Task to complete:
Convert the lines of every entry below into a Markdown table with the columns Row and Line. Number the rows and leave out blank lines.

Dataset records:
***

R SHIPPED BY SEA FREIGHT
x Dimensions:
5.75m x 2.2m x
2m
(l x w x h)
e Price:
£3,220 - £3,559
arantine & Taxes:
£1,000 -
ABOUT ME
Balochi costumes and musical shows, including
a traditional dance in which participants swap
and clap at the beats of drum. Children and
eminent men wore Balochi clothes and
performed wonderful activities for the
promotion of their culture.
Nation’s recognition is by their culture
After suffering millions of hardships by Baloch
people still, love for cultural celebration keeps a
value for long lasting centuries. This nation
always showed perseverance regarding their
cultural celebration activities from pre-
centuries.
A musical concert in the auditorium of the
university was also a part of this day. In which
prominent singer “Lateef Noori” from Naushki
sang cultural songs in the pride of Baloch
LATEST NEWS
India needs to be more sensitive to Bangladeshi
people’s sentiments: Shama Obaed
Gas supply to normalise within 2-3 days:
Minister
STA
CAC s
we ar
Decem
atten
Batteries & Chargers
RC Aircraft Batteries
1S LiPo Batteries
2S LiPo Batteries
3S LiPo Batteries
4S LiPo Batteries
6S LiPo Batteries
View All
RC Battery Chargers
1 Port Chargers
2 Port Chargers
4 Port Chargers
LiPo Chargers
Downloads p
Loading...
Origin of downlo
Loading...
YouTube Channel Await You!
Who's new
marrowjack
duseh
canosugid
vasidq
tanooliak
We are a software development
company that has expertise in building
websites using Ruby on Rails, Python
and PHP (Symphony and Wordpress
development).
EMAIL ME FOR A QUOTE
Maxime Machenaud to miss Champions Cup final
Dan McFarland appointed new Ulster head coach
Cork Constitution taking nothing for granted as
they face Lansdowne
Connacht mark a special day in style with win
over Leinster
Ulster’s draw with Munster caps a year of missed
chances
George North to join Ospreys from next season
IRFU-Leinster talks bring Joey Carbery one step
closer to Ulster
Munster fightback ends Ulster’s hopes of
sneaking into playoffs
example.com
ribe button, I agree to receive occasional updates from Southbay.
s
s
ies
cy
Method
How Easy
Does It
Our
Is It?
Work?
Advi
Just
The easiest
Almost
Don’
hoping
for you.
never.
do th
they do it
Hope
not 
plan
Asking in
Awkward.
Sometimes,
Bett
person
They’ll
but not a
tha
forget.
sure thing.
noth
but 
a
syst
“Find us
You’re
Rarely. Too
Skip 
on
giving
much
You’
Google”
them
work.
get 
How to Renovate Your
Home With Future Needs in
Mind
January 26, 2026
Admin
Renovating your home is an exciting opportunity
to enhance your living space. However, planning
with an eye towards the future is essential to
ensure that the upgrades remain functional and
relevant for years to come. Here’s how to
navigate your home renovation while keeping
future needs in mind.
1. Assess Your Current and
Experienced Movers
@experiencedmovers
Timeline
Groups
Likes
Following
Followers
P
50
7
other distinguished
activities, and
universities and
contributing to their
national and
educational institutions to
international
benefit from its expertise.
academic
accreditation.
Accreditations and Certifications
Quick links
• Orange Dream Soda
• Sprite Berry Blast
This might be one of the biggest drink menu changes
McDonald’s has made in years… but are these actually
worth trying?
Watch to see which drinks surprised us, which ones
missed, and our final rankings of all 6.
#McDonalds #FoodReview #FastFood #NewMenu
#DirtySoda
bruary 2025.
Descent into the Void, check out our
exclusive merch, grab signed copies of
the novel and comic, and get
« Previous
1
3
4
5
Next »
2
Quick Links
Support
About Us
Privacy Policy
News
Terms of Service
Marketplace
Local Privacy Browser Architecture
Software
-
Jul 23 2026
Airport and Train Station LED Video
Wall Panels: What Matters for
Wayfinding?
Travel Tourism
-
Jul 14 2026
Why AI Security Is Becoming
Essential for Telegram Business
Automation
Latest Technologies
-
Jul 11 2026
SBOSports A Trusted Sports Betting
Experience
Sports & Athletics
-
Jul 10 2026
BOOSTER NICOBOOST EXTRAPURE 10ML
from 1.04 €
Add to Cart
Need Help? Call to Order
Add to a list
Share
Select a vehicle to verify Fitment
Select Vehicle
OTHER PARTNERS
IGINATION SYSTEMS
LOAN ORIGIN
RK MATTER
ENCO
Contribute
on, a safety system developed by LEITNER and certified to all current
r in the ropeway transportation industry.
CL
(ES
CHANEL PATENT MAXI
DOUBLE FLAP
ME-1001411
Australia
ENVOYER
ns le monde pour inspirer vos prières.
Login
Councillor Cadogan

***

Answer to the problem:
| Row | Line |
|---|---|
| 1 | R SHIPPED BY SEA FREIGHT |
| 2 | x Dimensions: |
| 3 | 5.75m x 2.2m x |
| 4 | 2m |
| 5 | (l x w x h) |
| 6 | e Price: |
| 7 | £3,220 - £3,559 |
| 8 | arantine & Taxes: |
| 9 | £1,000 - |
| 10 | ABOUT ME |
| 11 | Balochi costumes and musical shows, including |
| 12 | a traditional dance in which participants swap |
| 13 | and clap at the beats of drum. Children and |
| 14 | eminent men wore Balochi clothes and |
| 15 | performed wonderful activities for the |
| 16 | promotion of their culture. |
| 17 | Nation’s recognition is by their culture |
| 18 | After suffering millions of hardships by Baloch |
| 19 | people still, love for cultural celebration keeps a |
| 20 | value for long lasting centuries. This nation |
| 21 | always showed perseverance regarding their |
| 22 | cultural celebration activities from pre- |
| 23 | centuries. |
| 24 | A musical concert in the auditorium of the |
| 25 | university was also a part of this day. In which |
| 26 | prominent singer “Lateef Noori” from Naushki |
| 27 | sang cultural songs in the pride of Baloch |
| 28 | LATEST NEWS |
| 29 | India needs to be more sensitive to Bangladeshi |
| 30 | people’s sentiments: Shama Obaed |
| 31 | Gas supply to normalise within 2-3 days: |
| 32 | Minister |
| 33 | STA |
| 34 | CAC s |
| 35 | we ar |
| 36 | Decem |
| 37 | atten |
| 38 | Batteries & Chargers |
| 39 | RC Aircraft Batteries |
| 40 | 1S LiPo Batteries |
| 41 | 2S LiPo Batteries |
| 42 | 3S LiPo Batteries |
| 43 | 4S LiPo Batteries |
| 44 | 6S LiPo Batteries |
| 45 | View All |
| 46 | RC Battery Chargers |
| 47 | 1 Port Chargers |
| 48 | 2 Port Chargers |
| 49 | 4 Port Chargers |
| 50 | LiPo Chargers |
| 51 | Downloads p |
| 52 | Loading... |
| 53 | Origin of downlo |
| 54 | Loading... |
| 55 | YouTube Channel Await You! |
| 56 | Who's new |
| 57 | marrowjack |
| 58 | duseh |
| 59 | canosugid |
| 60 | vasidq |
| 61 | tanooliak |
| 62 | We are a software development |
| 63 | company that has expertise in building |
| 64 | websites using Ruby on Rails, Python |
| 65 | and PHP (Symphony and Wordpress |
| 66 | development). |
| 67 | EMAIL ME FOR A QUOTE |
| 68 | Maxime Machenaud to miss Champions Cup final |
| 69 | Dan McFarland appointed new Ulster head coach |
| 70 | Cork Constitution taking nothing for granted as |
| 71 | they face Lansdowne |
| 72 | Connacht mark a special day in style with win |
| 73 | over Leinster |
| 74 | Ulster’s draw with Munster caps a year of missed |
| 75 | chances |
| 76 | George North to join Ospreys from next season |
| 77 | IRFU-Leinster talks bring Joey Carbery one step |
| 78 | closer to Ulster |
| 79 | Munster fightback ends Ulster’s hopes of |
| 80 | sneaking into playoffs |
| 81 | example.com |
| 82 | ribe button, I agree to receive occasional updates from Southbay. |
| 83 | s |
| 84 | s |
| 85 | ies |
| 86 | cy |
| 87 | Method |
| 88 | How Easy |
| 89 | Does It |
| 90 | Our |
| 91 | Is It? |
| 92 | Work? |
| 93 | Advi |
| 94 | Just |
| 95 | The easiest |
| 96 | Almost |
| 97 | Don’ |
| 98 | hoping |
| 99 | for you. |
| 100 | never. |
| 101 | do th |
| 102 | they do it |
| 103 | Hope |
| 104 | not  |
| 105 | plan |
| 106 | Asking in |
| 107 | Awkward. |
| 108 | Sometimes, |
| 109 | Bett |
| 110 | person |
| 111 | They’ll |
| 112 | but not a |
| 113 | tha |
| 114 | forget. |
| 115 | sure thing. |
| 116 | noth |
| 117 | but  |
| 118 | a |
| 119 | syst |
| 120 | “Find us |
| 121 | You’re |
| 122 | Rarely. Too |
| 123 | Skip  |
| 124 | on |
| 125 | giving |
| 126 | much |
| 127 | You’ |
| 128 | Google” |
| 129 | them |
| 130 | work. |
| 131 | get  |
| 132 | How to Renovate Your |
| 133 | Home With Future Needs in |
| 134 | Mind |
| 135 | January 26, 2026 |
| 136 | Admin |
| 137 | Renovating your home is an exciting opportunity |
| 138 | to enhance your living space. However, planning |
| 139 | with an eye towards the future is essential to |
| 140 | ensure that the upgrades remain functional and |
| 141 | relevant for years to come. Here’s how to |
| 142 | navigate your home renovation while keeping |
| 143 | future needs in mind. |
| 144 | 1. Assess Your Current and |
| 145 | Experienced Movers |
| 146 | @experiencedmovers |
| 147 | Timeline |
| 148 | Groups |
| 149 | Likes |
| 150 | Following |
| 151 | Followers |
| 152 | P |
| 153 | 50 |
| 154 | 7 |
| 155 | other distinguished |
| 156 | activities, and |
| 157 | universities and |
| 158 | contributing to their |
| 159 | national and |
| 160 | educational institutions to |
| 161 | international |
| 162 | benefit from its expertise. |
| 163 | academic |
| 164 | accreditation. |
| 165 | Accreditations and Certifications |
| 166 | Quick links |
| 167 | • Orange Dream Soda |
| 168 | • Sprite Berry Blast |
| 169 | This might be one of the biggest drink menu changes |
| 170 | McDonald’s has made in years… but are these actually |
| 171 | worth trying? |
| 172 | Watch to see which drinks surprised us, which ones |
| 173 | missed, and our final rankings of all 6. |
| 174 | #McDonalds #FoodReview #FastFood #NewMenu |
| 175 | #DirtySoda |
| 176 | bruary 2025. |
| 177 | Descent into the Void, check out our |
| 178 | exclusive merch, grab signed copies of |
| 179 | the novel and comic, and get |
| 180 | « Previous |
| 181 | 1 |
| 182 | 3 |
| 183 | 4 |
| 184 | 5 |
| 185 | Next » |
| 186 | 2 |
| 187 | Quick Links |
| 188 | Support |
| 189 | About Us |
| 190 | Privacy Policy |
| 191 | News |
| 192 | Terms of Service |
| 193 | Marketplace |
| 194 | Local Privacy Browser Architecture |
| 195 | Software |
| 196 | - |
| 197 | Jul 23 2026 |
| 198 | Airport and Train Station LED Video |
| 199 | Wall Panels: What Matters for |
| 200 | Wayfinding? |
| 201 | Travel Tourism |
| 202 | - |
| 203 | Jul 14 2026 |
| 204 | Why AI Security Is Becoming |
| 205 | Essential for Telegram Business |
| 206 | Automation |
| 207 | Latest Technologies |
| 208 | - |
| 209 | Jul 11 2026 |
| 210 | SBOSports A Trusted Sports Betting |
| 211 | Experience |
| 212 | Sports & Athletics |
| 213 | - |
| 214 | Jul 10 2026 |
| 215 | BOOSTER NICOBOOST EXTRAPURE 10ML |
| 216 | from 1.04 € |
| 217 | Add to Cart |
| 218 | Need Help? Call to Order |
| 219 | Add to a list |
| 220 | Share |
| 221 | Select a vehicle to verify Fitment |
| 222 | Select Vehicle |
| 223 | OTHER PARTNERS |
| 224 | IGINATION SYSTEMS |
| 225 | LOAN ORIGIN |
| 226 | RK MATTER |
| 227 | ENCO |
| 228 | Contribute |
| 229 | on, a safety system developed by LEITNER and certified to all current |
| 230 | r in the ropeway transportation industry. |
| 231 | CL |
| 232 | (ES |
| 233 | CHANEL PATENT MAXI |
| 234 | DOUBLE FLAP |
| 235 | ME-1001411 |
| 236 | Australia |
| 237 | ENVOYER |
| 238 | ns le monde pour inspirer vos prières. |
| 239 | Login |
| 240 | Councillor Cadogan |